Todo el mundo parece centrarlo en dos aspectos: la salud y la economía. Es más, la salud entendida como salud física y, en particular, como ausencia o presencia del coronavirus, como si el resto de padecimientos hubieran desaparecido como por ensalmo, salvo, en todo caso, para considerar a quienes las sufren personas de riesgo.

Sin embargo, las cosas no son tan simples. Hay algo muy alarmante que se nos está olvidando. Hablo de la salud mental. Y no solo me refiero a quienes ya padecían una enfermedad mental y la han visto agravada por las circunstancias o por la dificultad de terapia en estos tiempos, sino a quienes han visto debutar patologías psíquicas que antes no tenían o que ignoraban tener.

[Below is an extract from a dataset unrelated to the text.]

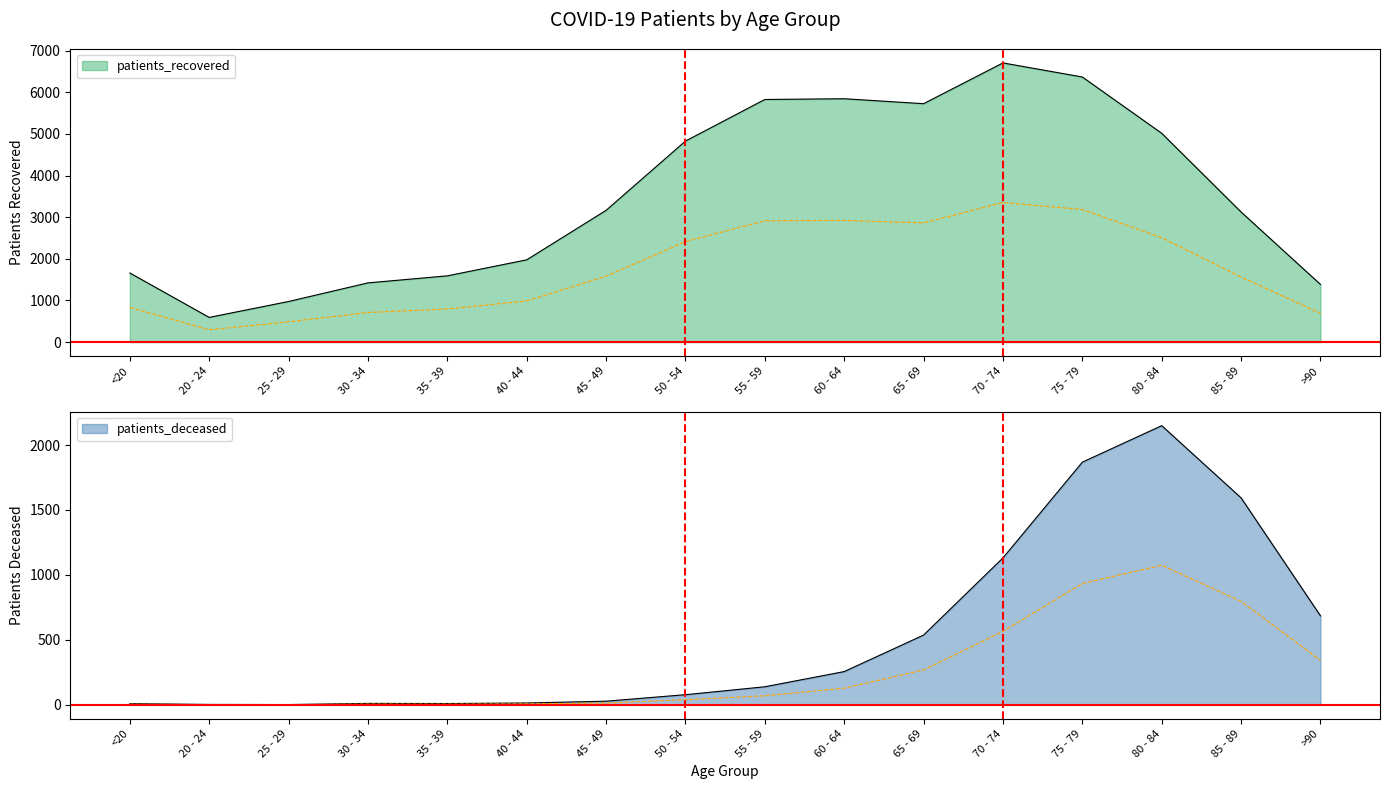

How many data points in patients_deceased are less than 139?

8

Leía en una noticia que el consumo de ansiolíticos y antidepresivos se ha disparado en nuestro país. No me extraña, con estos tiempos que nos ha tocado vivir. Si a mí me hubieran dicho hace apenas medio año que iba a pasar tres meses encerrada en casa y tres más sin poder dar un abrazo a mi madre entre otras muchas cosas, me hubiera vuelto loca de solo imaginarlo. Por fortuna, las personas tenemos una capacidad de adaptación y aguante que desconocemos hasta que nos vemos en situación.

Pero todo tiene un límite. Y todas esas cosas, sumadas a la incertidumbre de no saber cuándo acabará esto, dan lugar a muchas crisis, y no solo económicas. Personas con crisis de ansiedad, con depresiones o con cualquier trastorno mental que hasta ese momento no habían visitado a un psiquiatra, se enfrentan a sus propios miedos y a la incomprensión social que todavía gravita en torno a las enfermedades mentales.

Aunque no lo admitamos, aunque cada vez avancemos más, las enfermedades mentales siguen conllevando una carga de estigmatización de la que es difícil desprenderse. Cualquiera cuenta que se ha roto una pierna y tiene que tomar medicación y hacer rehabilitación con normalidad, pero contar que se está en tratamiento psiquiátrico es algo que todavía se dice en voz baja o, simplemente, se calla por miedo al qué dirán.

Tal vez por eso se hable poco de unos problemas psíquicos que cada vez son más evidentes. Recordemos que reconocer un problema ya es parte de la solución.